The PNP’s Stacey Knight is ready to represent the people of St Andrew North Eastern in the next general election. (Photos: Naphtali Junior)

The PNP’s Stacey Knight is ready to represent the people of St Andrew North Eastern in the next general election. (Photos: Naphtali Junior)

She is taking on a constituency which the Jamaica Labour Party’s (JLP) Delroy Chuck has held since 1997, with the PNP’s lone victory in the seat way back in 1993 when Karlene Kirlew-Robertson secured victory.

But that is no issue for Knight who is confident that she will enjoy similar success to the woman she calls “Auntie Karlene”.

According to Knight, she has worked behind the scenes in the constituency for more than 12 years, serving as cluster manager, doing canvassing and the “grunt” work for the PNP until many of her colleagues urged her to run as they argued that the party needs a candidate who will beat the incumbent and that she is the one to do it.

“I reflected, introspected, and eventually came to the right decision — as you said, running from destiny. Well, the destiny has caught up with me.

“I have worked as the legal representative for [PNP] candidates in that constituency as well, in a couple of elections, and I have seen time and again the candidates being unsuccessful. And the last time, I said, was going to be the last time. [I believe] that it’s time that a candidate takes the role seriously enough and that the party take the role seriously enough, and I just know that I am that candidate,” added Knight.

The outspoken attorney argued that while the JLP has won St Andrew North Eastern in several elections, the constituency is not one which can be considered a safe seat for that party.

“It is no West Kingston. It is not a garrison. There are free-thinking people there who, perhaps some of them… may believe that it’s a foregone conclusion, and so many people don’t even participate in the election because they believe it’s a foregone conclusion,” said Knight as she noted that in 2020 fewer than 39 per cent of the registered voters cast their ballots in the seat.

Now the woman whose political mentors include her father, former prime ministers PJ Patterson and Portia Simpson Miller, former PNP President Dr Peter Phillips, and current PNP President Mark Golding, among others, believes she has the formula to end the JLP’s stranglehold on the constituency as part of her effort to build Jamaica.

“Listen, this is not something that just hurry come up. I tell you, it’s a passion… it is a calling. And as I tell you, I live there, I have studied there, I have been working, [and] when I say studied, I mean studied the place and the people.

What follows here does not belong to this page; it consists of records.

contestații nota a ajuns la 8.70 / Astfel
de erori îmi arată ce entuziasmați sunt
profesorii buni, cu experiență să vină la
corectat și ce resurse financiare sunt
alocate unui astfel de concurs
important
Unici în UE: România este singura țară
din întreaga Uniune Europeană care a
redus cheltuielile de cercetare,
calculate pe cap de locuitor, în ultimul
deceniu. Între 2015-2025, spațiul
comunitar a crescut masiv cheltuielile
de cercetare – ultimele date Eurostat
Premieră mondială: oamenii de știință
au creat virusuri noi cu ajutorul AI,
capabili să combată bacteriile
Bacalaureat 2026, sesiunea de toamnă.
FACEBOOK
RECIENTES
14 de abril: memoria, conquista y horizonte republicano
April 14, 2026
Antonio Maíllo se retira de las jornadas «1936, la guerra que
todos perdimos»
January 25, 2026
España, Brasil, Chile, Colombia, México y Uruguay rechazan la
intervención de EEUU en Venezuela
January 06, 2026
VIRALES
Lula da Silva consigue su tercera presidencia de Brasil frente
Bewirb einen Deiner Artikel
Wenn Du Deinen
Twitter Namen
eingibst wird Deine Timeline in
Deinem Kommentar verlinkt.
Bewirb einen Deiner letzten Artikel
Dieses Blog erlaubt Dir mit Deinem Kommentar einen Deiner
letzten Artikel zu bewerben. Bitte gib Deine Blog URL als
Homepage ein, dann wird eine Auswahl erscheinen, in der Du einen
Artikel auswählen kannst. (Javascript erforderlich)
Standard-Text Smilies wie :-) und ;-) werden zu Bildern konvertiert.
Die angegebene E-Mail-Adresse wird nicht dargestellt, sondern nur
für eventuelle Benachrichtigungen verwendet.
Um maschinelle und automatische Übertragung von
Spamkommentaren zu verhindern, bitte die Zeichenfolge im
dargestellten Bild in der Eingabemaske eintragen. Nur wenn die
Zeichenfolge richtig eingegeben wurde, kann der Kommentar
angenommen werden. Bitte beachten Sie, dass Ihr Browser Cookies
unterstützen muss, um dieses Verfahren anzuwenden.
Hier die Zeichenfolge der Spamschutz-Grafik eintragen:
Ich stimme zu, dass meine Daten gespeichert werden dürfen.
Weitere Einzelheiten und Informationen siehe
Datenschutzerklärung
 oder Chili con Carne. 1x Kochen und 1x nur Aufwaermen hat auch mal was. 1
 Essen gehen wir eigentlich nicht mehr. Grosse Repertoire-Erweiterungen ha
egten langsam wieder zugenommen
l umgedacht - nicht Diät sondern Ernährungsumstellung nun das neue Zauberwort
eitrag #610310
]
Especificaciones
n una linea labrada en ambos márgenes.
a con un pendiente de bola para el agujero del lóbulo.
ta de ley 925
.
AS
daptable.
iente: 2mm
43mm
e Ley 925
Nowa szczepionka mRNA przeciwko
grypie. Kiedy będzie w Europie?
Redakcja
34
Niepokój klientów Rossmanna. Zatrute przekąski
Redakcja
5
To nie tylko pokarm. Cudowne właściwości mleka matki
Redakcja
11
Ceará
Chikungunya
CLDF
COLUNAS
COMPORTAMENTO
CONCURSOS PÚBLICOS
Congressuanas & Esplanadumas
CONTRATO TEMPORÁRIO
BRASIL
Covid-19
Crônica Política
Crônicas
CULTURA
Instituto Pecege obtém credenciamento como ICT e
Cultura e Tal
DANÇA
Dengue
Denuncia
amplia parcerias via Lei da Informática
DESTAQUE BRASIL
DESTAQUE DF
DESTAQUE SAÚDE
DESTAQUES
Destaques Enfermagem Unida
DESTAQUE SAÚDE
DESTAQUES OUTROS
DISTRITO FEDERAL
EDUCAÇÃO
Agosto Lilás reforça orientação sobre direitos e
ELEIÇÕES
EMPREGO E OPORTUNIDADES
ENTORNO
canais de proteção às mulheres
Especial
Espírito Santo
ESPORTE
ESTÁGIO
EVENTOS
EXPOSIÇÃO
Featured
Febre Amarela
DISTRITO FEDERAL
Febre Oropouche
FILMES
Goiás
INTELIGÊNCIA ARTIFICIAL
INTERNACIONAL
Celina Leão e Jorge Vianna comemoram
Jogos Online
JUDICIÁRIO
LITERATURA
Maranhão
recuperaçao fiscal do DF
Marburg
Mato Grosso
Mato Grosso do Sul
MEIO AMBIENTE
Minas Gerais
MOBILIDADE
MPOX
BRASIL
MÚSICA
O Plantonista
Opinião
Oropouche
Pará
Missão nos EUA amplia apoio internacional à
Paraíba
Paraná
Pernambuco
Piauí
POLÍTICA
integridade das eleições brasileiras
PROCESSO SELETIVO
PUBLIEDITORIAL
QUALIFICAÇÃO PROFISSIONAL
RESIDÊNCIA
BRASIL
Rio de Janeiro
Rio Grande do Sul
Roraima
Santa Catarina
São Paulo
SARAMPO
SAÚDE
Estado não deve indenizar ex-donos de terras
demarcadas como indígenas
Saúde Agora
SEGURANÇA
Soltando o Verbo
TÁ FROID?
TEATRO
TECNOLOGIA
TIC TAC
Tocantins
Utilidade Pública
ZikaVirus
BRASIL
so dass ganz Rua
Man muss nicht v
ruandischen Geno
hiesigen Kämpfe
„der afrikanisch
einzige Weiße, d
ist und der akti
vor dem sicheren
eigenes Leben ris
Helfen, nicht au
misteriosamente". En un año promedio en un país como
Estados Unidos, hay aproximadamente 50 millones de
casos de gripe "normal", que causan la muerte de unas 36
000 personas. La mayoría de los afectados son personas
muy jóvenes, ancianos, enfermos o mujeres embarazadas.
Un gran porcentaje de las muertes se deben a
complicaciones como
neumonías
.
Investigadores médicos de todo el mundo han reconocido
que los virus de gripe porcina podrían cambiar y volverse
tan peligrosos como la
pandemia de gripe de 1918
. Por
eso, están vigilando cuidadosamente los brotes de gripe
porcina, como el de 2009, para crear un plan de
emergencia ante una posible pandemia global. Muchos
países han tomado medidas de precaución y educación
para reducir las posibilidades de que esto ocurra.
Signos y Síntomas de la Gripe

“When I told the People’s National Party leadership that I wanted to be the representative for St Andrew North Eastern, at first it was, ‘Yay, great.’ They are happy to have a candidate, you know, a good candidate. And then I guess some people got to thinking and the leadership approached me and offered me other seats. They offered me what they called more winnable seats,” said Knight.

According to Knight, one of the seats she was offered is in St Elizabeth where she has family ties and her law firm has an office, but she refused.

“It didn’t take me long to think about it and to know that the calling that I have is not just a call to become an MP. I don’t just want to become an MP, I want to represent the people of St Andrew North Eastern. I feel that they are my people… I’m close to those people. It’s my family, and what I have seen is 28 years of neglect, lack of proper representation, and that is what I want to fix.

“I am not just looking at paths to Gordon House, some easy path,” declared Knight who more than one year ago told Chuck that one day she would challenge him and defeat him.

Whatever date is selected for Jamaicans to next return to the polls, that will be Stacey Knight’s date with destiny.